Dengan terbitnya Inpres tersebut, kementerian, lembaga, dan pemerintah daerah berkewajiban mendukung pemutakhiran data yang dilakukan oleh Badan Pusat Statistik (BPS). “Apakah data hari ini sudah sempurna? Belum. Tapi kita sudah sepakat memulainya bersama,” lanjutnya.
Salah satu konsekuensi penerapan Inpres 4/2025 yaitu penonaktifan lebih dari 8 juta data penerima PBI. Meskipun jumlah tersebut besar, kata Gus Ipul, kuota tidak dikurangi melainkan dialihkan ke penerima yang lebih berhak.

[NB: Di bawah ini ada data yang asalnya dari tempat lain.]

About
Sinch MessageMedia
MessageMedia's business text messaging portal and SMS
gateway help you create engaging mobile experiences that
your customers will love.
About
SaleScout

“Kuota tetap. Tapi dialihkan kepada penerima manfaat yang kami anggap lebih berhak daripada 7 juta sebelumnya,” tegasnya.
Langkah tersebut diambil berdasarkan verifikasi lapangan atau ground check yang dilakukan Kementerian Sosial bersama BPS. “Kami turun ke lapangan dengan SDM yang kami miliki bersama BPS kepada penerima-penerima manfaat ini. Maka kemudian, ada 2 juta lebih ternyata dia sebenarnya tidak berhak menerima PBI,” jelas Gus Ipul.

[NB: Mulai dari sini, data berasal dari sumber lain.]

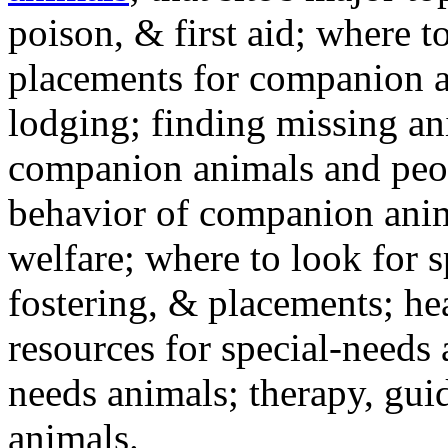
poison, & first aid; where t
placements for companion a
lodging; finding missing an
companion animals and peo
behavior of companion anim
welfare; where to look for 
fostering, & placements; h
resources for special-needs
needs animals; therapy, guid
animals.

Selain itu, pemeringkatan melalui sistem desil DTSEN juga menjadi dasar penilaian. “Kita lihat satu persatu desil 1 sampai 4. Tapi desil 5 dan seterusnya kita anggap tidak layak mendapatkan PBI. Maka kemudian jumlahnya ketemu 7 juta lebih, tambahan 800 ribu jadi 8 juta lebih sekarang (tidak layak PBI),” ujarnya.